## Vorliegender Auszug
---

Eine Rückkehr nach Syrien haben beide nicht vor. Ihr Leben spielt in Deutschland. Hier haben sie Freunde, eine gute berufliche Perspektive und die Wertschätzung, die sie selbst erleben und die sie gegenüber ihrem neuen Heimatland empfinden. Was bekommt ihr mit von der Stimmung in Deutschland gegenüber Migranten? Sezar: „Man hört viel Negatives über Flüchtlinge. Aber man darf nicht alle in einen Topf werfen. Viele sind gut integriert und tragen Gutes für Deutschland bei. Zum Beispiel im Kampf gegen Fachkräftemangel.“ Oder wie Sezar, der Kapitän in einer Fußballmannschaft ist. Und wie Beiden, die Beiräte in einem Verein sind.

---

## Extrahierte Informationen
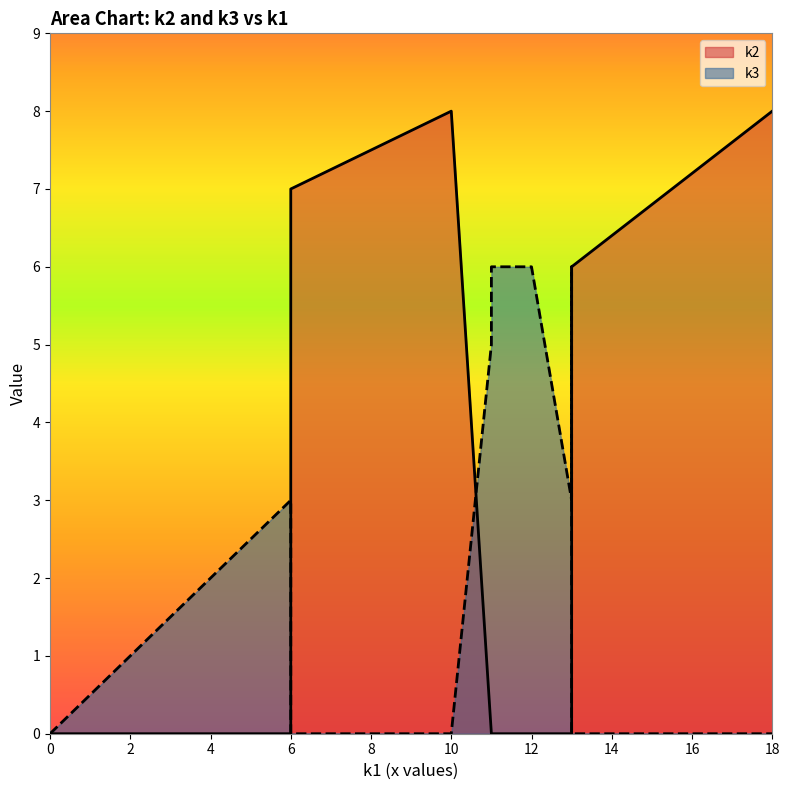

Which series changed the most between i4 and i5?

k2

---

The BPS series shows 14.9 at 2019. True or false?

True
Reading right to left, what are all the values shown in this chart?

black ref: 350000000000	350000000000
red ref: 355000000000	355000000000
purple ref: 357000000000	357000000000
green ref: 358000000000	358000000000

---

## Deine Aufgabe
Wie geht der Text über zwei Geflüchtete aus Syrien in Deutschland weiter? Setze ihn nach dem letzten Satz fort.

## Antwortbereich
Elias hatte sogar eines der üblen „Abschiebe-Flugtickets“ der Remigrations-Partei im Briefkasten. Den Wisch hat er sofort weggeschmissen. Am liebsten würde er allen, die schlecht über Flüchtlinge reden, sagen: „Glauben Sie mir, keiner würde sein Land einfach so verlassen. Wir sind aus dem Krieg geflohen. Wir haben unsere Familien, Freunde, Häuser und unserer Land verloren. Betrachten Sie die Flüchtlinge als Gäste. Geben Sie ihnen eine Chance, zeigen Sie ihnen Ihr Vertrauen und Ihre Sympathie. Daraus wird was Tolles.“ So wie bei Elias und Sezar.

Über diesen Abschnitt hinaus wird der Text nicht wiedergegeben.